Work order:
When the string "output" appears in a line of the records, show the whole line.

(Stored entries)

⁂

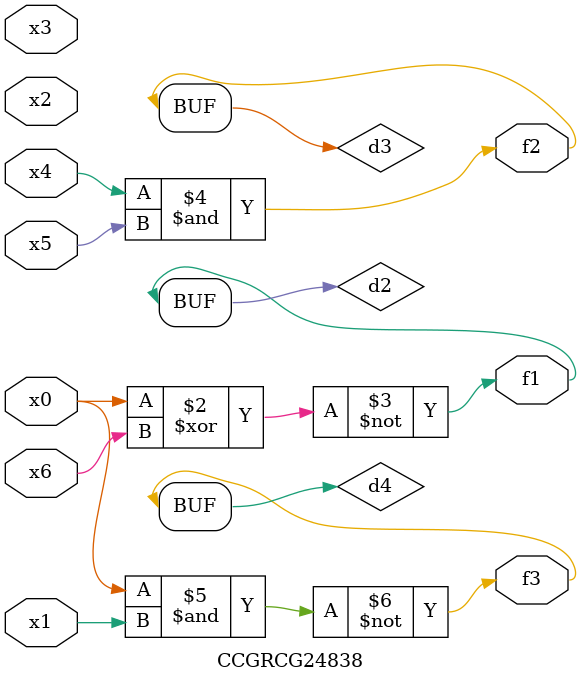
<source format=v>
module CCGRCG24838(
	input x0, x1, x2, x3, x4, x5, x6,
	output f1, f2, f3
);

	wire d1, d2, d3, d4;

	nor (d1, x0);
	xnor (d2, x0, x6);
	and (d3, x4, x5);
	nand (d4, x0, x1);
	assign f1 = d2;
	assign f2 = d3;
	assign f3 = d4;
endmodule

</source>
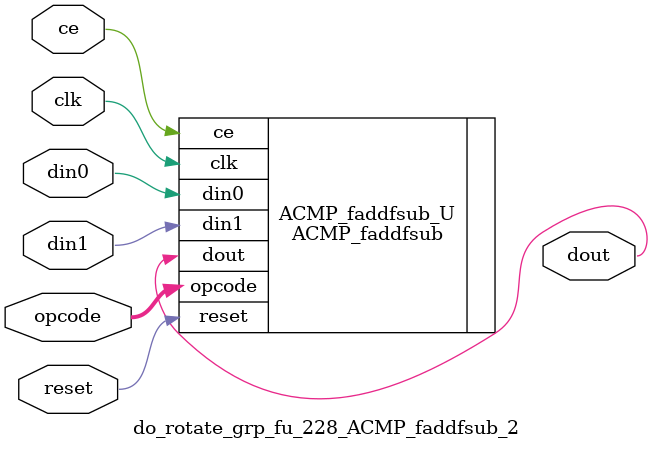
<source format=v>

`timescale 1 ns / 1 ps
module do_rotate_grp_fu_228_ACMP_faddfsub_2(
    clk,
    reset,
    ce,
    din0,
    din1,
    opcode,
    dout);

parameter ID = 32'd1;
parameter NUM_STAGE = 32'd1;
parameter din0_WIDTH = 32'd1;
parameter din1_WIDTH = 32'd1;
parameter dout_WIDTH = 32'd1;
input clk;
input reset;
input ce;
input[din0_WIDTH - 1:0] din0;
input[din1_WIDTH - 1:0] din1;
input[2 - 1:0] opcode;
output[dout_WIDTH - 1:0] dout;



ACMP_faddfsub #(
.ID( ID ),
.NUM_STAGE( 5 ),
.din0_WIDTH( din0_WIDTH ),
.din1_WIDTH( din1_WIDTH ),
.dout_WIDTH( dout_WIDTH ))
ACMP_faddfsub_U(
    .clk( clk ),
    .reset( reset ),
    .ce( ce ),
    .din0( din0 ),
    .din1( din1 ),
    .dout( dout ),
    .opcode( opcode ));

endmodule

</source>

⁂

Response to the task:
	output f1, f2, f3
output[dout_WIDTH - 1:0] dout;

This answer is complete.